We tested WD Red SMR v CMR drives to see if there was indeed a significant impact with the change. We found SMR can put data at risk 13-16x longer than CMR //
The performance results achieved by the WD Red WD40EFAX surprised me; my only personal experience with SMR drives prior to this point was with Seagate’s Archive line. Based on my time with those drives, I was expecting much poorer results. Instead, individually the WD Red SMR drives Are essentially functional. They work aggressively in the background to mitigate their own limitations. The performance of the drive seemed to recover relatively quickly if given even brief periods of inactivity. For single drive installations, the WD40EFAX will likely function without issue.

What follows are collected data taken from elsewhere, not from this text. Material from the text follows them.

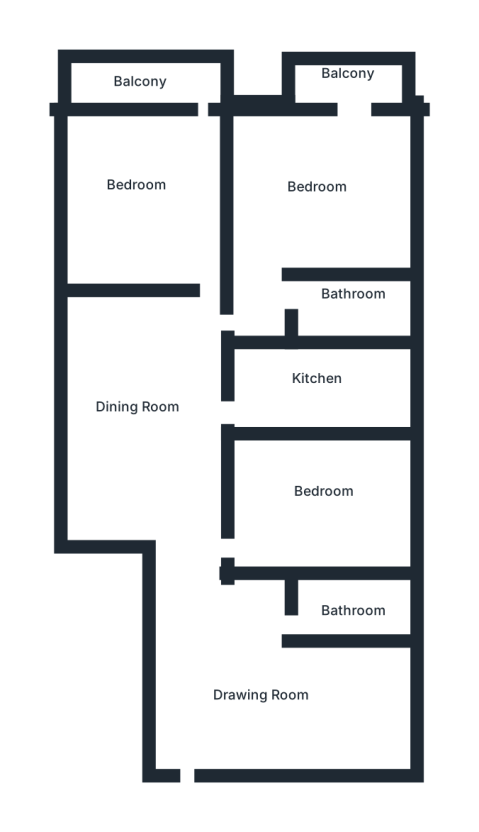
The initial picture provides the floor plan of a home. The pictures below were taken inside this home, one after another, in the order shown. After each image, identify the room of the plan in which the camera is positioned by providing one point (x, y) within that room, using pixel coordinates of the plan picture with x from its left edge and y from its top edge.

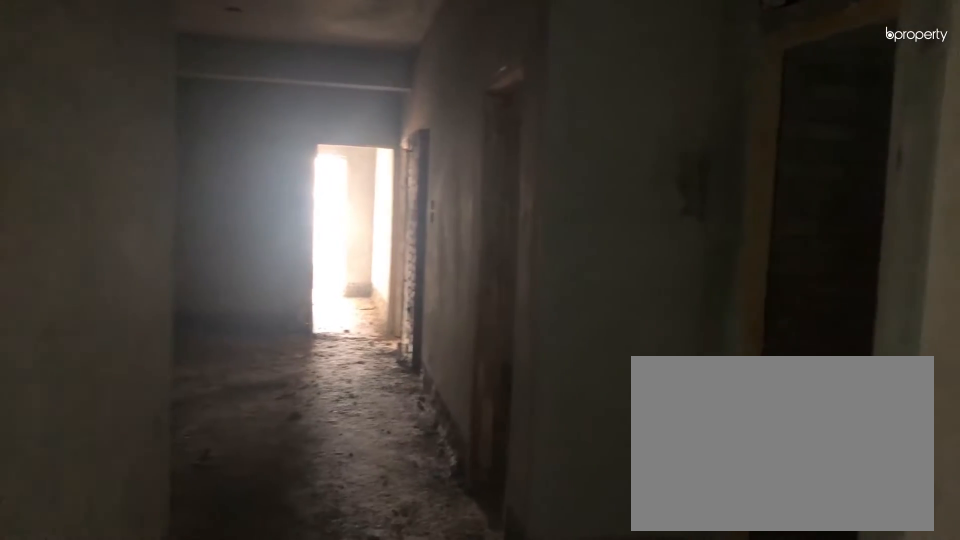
(238, 692)
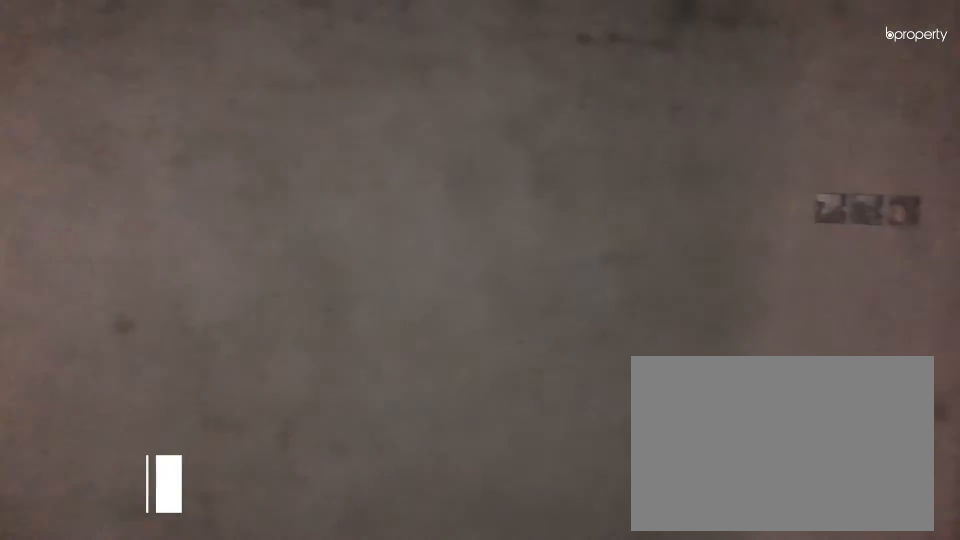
(238, 692)
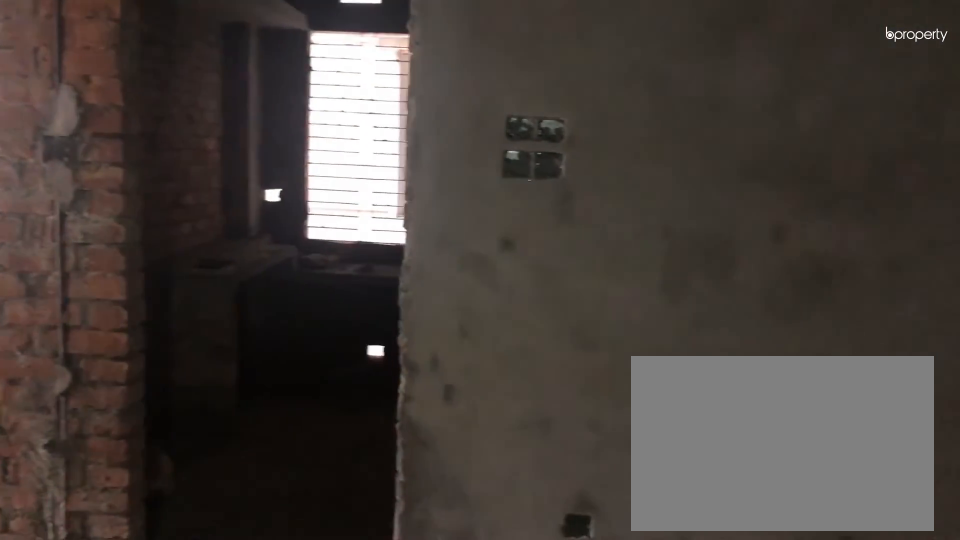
(153, 409)
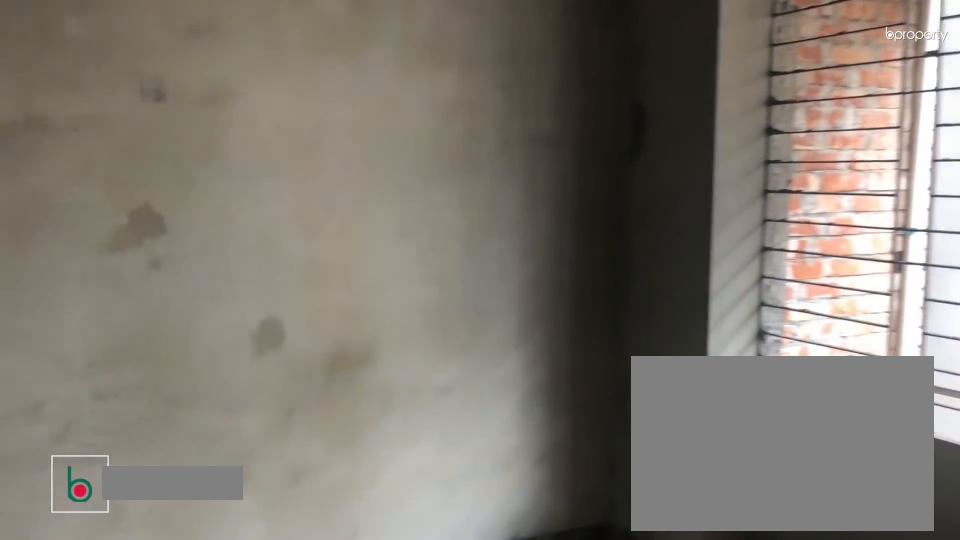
(158, 180)
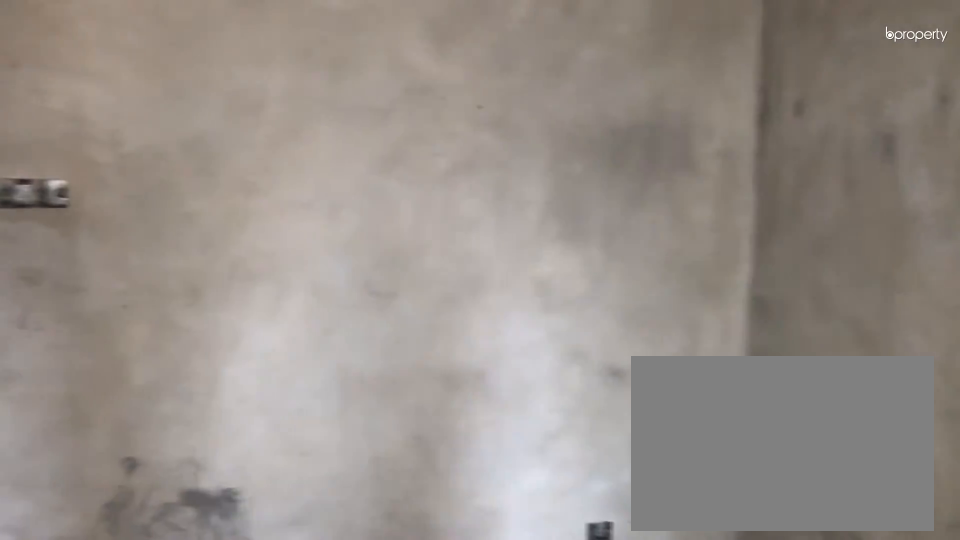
(158, 180)
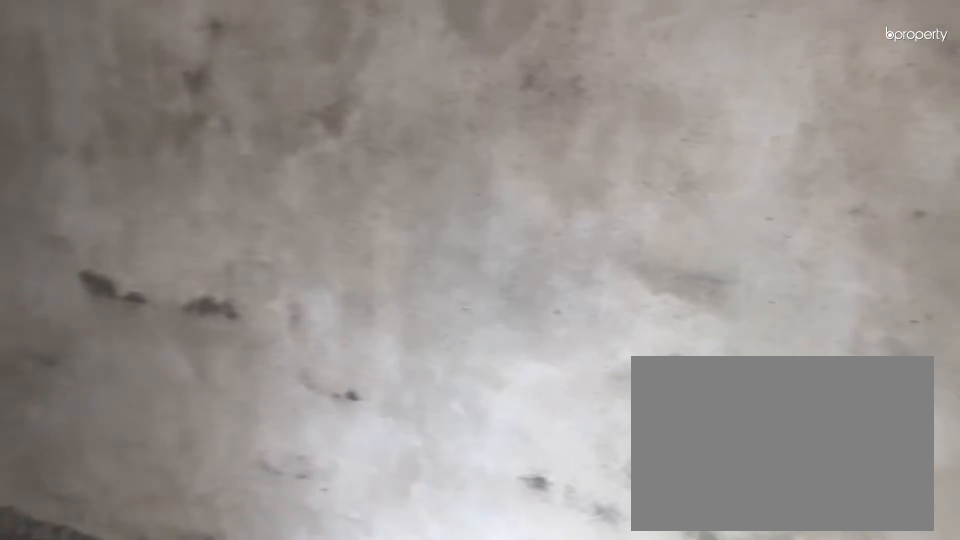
(338, 165)
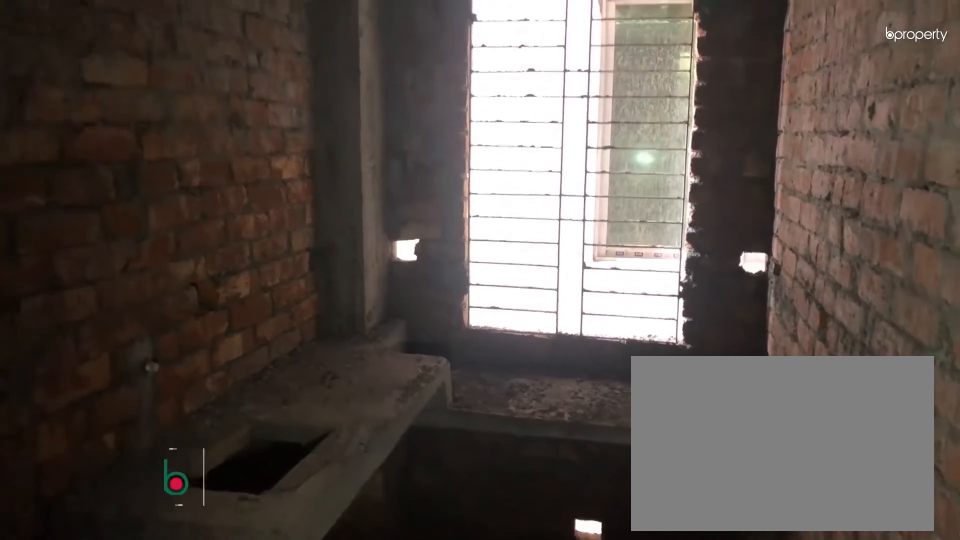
(320, 401)
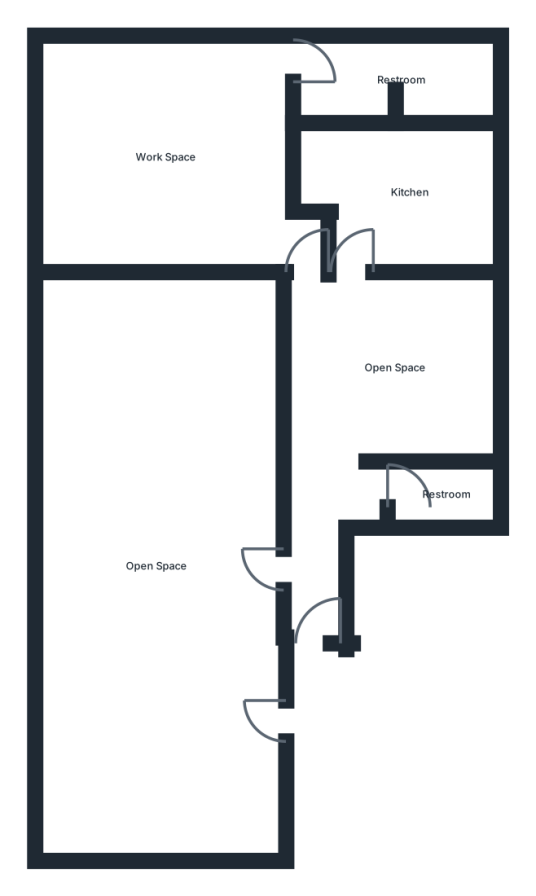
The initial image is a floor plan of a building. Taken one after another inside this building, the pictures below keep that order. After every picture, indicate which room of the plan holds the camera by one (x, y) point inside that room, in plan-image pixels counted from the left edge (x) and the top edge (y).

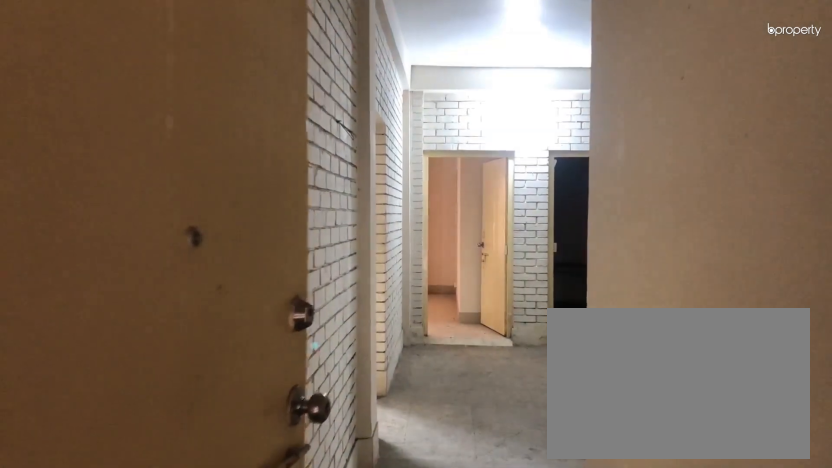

However, the WD40EFAX is not a consumer desktop-focused drive. Instead, it is a WD Red drive with NAS branding all over it. When that NAS readiness was put to the test the drive performed spectacularly badly. The RAIDZ results were so poor that, in my mind, they overshadow the otherwise decent performance of the drive. //
The WD40EFAX is demonstrably a worse drive than the CMR based WD40EFRX, and assuming that you have a choice in your purchase the CMR drive is the superior product. Given the significant performance and capability differential between the CMR WD Red and the SMR model, they should be different brands or lines rather than just product numbers. In online product catalogs keeping the same branding means that it shows as a “newer model” at many retailers. Many will simply purchase the newer model expecting it to be better as previous generations have been. That is not a recipe for success.